# Black Dragon Sneak Preview



## bigfishy (Jun 19, 2009)

My new Black Dragon Betta, and I will get better pic once he settle in his new tank


----------



## TBemba (Jan 11, 2010)

Where did you get him?

looks interesting


----------



## bigfishy (Jun 19, 2009)

a better pic of the fish (black with steel blue scales)

 

I got it at Frank's Aquarium


----------



## WiyRay (Jan 11, 2009)

If only it were a crowntail... I would be so @ Franks right now...


----------



## Firerox (Apr 26, 2010)

Oooh I think I saw him at Frank's last week!
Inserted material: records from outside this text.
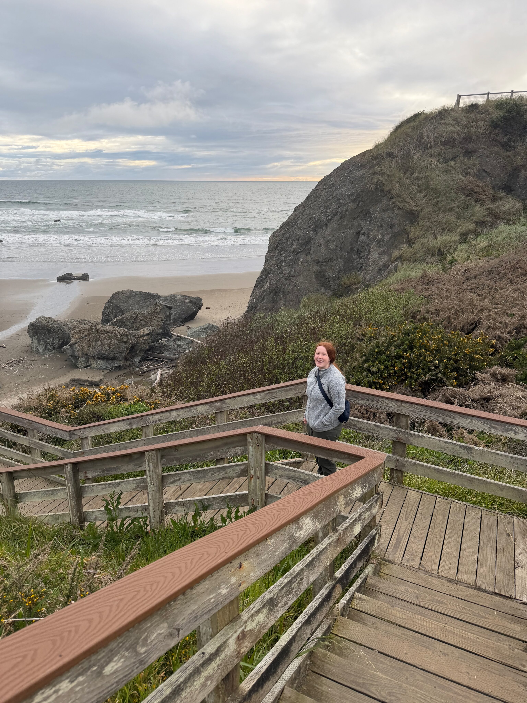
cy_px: 352
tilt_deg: -21.4
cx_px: 264
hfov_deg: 56.8
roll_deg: -1.1
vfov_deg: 71.6
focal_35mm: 24
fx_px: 487
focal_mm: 6.76
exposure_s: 1/920
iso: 80
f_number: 1.78
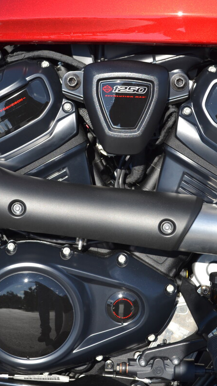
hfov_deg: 14.6
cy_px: 193
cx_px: 109
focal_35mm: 83
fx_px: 847
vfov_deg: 25.7
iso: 100
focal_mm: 35
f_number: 7.1
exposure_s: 1/200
Glad he has a new home now


----------



## bigfishy (Jun 19, 2009)

WiyRay said:


> If only it were a crowntail... I would be so @ Franks right now...


It's a super delta





Firerox said:


> Oooh I think I saw him at Frank's last week! Glad he has a new home now


This is a different fish, he got them last night


----------



## TBemba (Jan 11, 2010)

I really want to check this place out, it's like close to a 2 hr drive so I keep waiting till he get the big shipment in. But the big shipment always seems to be in a couple of weeks so I keep waiting. 

When will be the optimal date to go?


----------



## Cory (May 2, 2008)

My mom would love that fish.. Congrats.


----------



## Fish_Man (Apr 9, 2010)

amazing, he got a good shipment of betta in last week?


----------



## bigfishy (Jun 19, 2009)

Fish_Man said:


> amazing, he got a good shipment of betta in last week?


He should have a new Thailand (mainly betta) shippment by today (his shop is closed today), by tomorrow


----------